The publication actually seems to highlight the demonstration of the 3d brain
Alzheimers model as more of what the accomplishment of the paper is (as
compared to a demonstration of a herpes/Alzheimers link). Studying Alzheimer's
is really difficult because the mouse models etc that we have today are
particularly poor for this disease case, which means we can barely rely on any
preclinical work done in these models in determing whether or not a drug is
going to work in clinical trials. Better models to study Alzheimer's will be
very important in fighting the disease.

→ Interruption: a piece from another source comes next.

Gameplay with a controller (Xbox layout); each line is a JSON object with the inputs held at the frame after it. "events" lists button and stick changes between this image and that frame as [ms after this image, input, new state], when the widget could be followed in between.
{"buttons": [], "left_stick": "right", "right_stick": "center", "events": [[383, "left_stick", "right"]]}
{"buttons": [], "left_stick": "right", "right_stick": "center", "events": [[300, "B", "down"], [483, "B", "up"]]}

For more publications on the 3d model,
here is what the paper cited in its methods section for how they made the
brain-like structures:

[https://www.sciencedirect.com/science/article/pii/S221367111...](https://www.sciencedirect.com/science/article/pii/S2213671116301412)

[https://www.nature.com/articles/nprot.2015.091](https://www.nature.com/articles/nprot.2015.091)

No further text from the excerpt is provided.